TASK REQUIREMENTS:
Every record must be repeated exactly, with no omission.

Saved data entries:
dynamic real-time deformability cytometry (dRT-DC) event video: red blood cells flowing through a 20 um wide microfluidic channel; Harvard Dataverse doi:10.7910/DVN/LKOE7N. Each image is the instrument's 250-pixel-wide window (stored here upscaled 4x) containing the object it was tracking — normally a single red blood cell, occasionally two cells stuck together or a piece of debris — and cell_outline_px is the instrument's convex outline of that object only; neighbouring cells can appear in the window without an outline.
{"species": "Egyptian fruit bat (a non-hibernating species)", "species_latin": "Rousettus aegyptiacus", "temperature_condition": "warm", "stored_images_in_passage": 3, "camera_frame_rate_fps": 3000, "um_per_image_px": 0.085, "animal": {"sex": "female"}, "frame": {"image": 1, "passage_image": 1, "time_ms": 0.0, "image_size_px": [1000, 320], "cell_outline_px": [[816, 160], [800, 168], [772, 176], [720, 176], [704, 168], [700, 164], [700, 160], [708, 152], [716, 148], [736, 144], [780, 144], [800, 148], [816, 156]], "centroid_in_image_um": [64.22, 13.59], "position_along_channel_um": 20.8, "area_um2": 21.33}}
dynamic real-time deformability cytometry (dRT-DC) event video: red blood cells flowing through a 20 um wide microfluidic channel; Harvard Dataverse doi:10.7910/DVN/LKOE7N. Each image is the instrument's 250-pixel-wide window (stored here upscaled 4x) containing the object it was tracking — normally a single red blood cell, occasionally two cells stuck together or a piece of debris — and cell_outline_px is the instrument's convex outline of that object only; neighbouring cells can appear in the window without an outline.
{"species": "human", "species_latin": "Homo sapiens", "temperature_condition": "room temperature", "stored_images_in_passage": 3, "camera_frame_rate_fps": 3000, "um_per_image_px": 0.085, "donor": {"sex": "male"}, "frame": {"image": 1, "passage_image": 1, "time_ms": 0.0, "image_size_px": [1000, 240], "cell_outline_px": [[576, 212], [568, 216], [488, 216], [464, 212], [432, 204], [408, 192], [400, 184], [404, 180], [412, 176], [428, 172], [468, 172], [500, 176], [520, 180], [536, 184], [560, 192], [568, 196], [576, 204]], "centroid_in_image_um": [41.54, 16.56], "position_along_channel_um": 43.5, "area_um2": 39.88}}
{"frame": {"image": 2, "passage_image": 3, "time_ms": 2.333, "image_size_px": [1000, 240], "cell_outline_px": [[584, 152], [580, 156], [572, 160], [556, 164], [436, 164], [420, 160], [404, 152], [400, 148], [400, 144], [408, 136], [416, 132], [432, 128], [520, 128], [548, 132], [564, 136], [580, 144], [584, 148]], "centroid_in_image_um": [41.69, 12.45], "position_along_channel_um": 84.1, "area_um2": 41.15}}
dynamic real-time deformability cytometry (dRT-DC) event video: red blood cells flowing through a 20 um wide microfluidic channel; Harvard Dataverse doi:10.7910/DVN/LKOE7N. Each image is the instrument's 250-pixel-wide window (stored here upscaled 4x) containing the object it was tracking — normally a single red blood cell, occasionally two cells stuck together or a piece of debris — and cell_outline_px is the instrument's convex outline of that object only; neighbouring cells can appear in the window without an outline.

RESPONSE TO THE TASK:
dynamic real-time deformability cytometry (dRT-DC) event video: red blood cells flowing through a 20 um wide microfluidic channel; Harvard Dataverse doi:10.7910/DVN/LKOE7N. Each image is the instrument's 250-pixel-wide window (stored here upscaled 4x) containing the object it was tracking — normally a single red blood cell, occasionally two cells stuck together or a piece of debris — and cell_outline_px is the instrument's convex outline of that object only; neighbouring cells can appear in the window without an outline.
{"species": "Egyptian fruit bat (a non-hibernating species)", "species_latin": "Rousettus aegyptiacus", "temperature_condition": "warm", "stored_images_in_passage": 3, "camera_frame_rate_fps": 3000, "um_per_image_px": 0.085, "animal": {"sex": "female"}, "frame": {"image": 1, "passage_image": 1, "time_ms": 0.0, "image_size_px": [1000, 320], "cell_outline_px": [[816, 160], [800, 168], [772, 176], [720, 176], [704, 168], [700, 164], [700, 160], [708, 152], [716, 148], [736, 144], [780, 144], [800, 148], [816, 156]], "centroid_in_image_um": [64.22, 13.59], "position_along_channel_um": 20.8, "area_um2": 21.33}}
dynamic real-time deformability cytometry (dRT-DC) event video: red blood cells flowing through a 20 um wide microfluidic channel; Harvard Dataverse doi:10.7910/DVN/LKOE7N. Each image is the instrument's 250-pixel-wide window (stored here upscaled 4x) containing the object it was tracking — normally a single red blood cell, occasionally two cells stuck together or a piece of debris — and cell_outline_px is the instrument's convex outline of that object only; neighbouring cells can appear in the window without an outline.
{"species": "human", "species_latin": "Homo sapiens", "temperature_condition": "room temperature", "stored_images_in_passage": 3, "camera_frame_rate_fps": 3000, "um_per_image_px": 0.085, "donor": {"sex": "male"}, "frame": {"image": 1, "passage_image": 1, "time_ms": 0.0, "image_size_px": [1000, 240], "cell_outline_px": [[576, 212], [568, 216], [488, 216], [464, 212], [432, 204], [408, 192], [400, 184], [404, 180], [412, 176], [428, 172], [468, 172], [500, 176], [520, 180], [536, 184], [560, 192], [568, 196], [576, 204]], "centroid_in_image_um": [41.54, 16.56], "position_along_channel_um": 43.5, "area_um2": 39.88}}
{"frame": {"image": 2, "passage_image": 3, "time_ms": 2.333, "image_size_px": [1000, 240], "cell_outline_px": [[584, 152], [580, 156], [572, 160], [556, 164], [436, 164], [420, 160], [404, 152], [400, 148], [400, 144], [408, 136], [416, 132], [432, 128], [520, 128], [548, 132], [564, 136], [580, 144], [584, 148]], "centroid_in_image_um": [41.69, 12.45], "position_along_channel_um": 84.1, "area_um2": 41.15}}
dynamic real-time deformability cytometry (dRT-DC) event video: red blood cells flowing through a 20 um wide microfluidic channel; Harvard Dataverse doi:10.7910/DVN/LKOE7N. Each image is the instrument's 250-pixel-wide window (stored here upscaled 4x) containing the object it was tracking — normally a single red blood cell, occasionally two cells stuck together or a piece of debris — and cell_outline_px is the instrument's convex outline of that object only; neighbouring cells can appear in the window without an outline.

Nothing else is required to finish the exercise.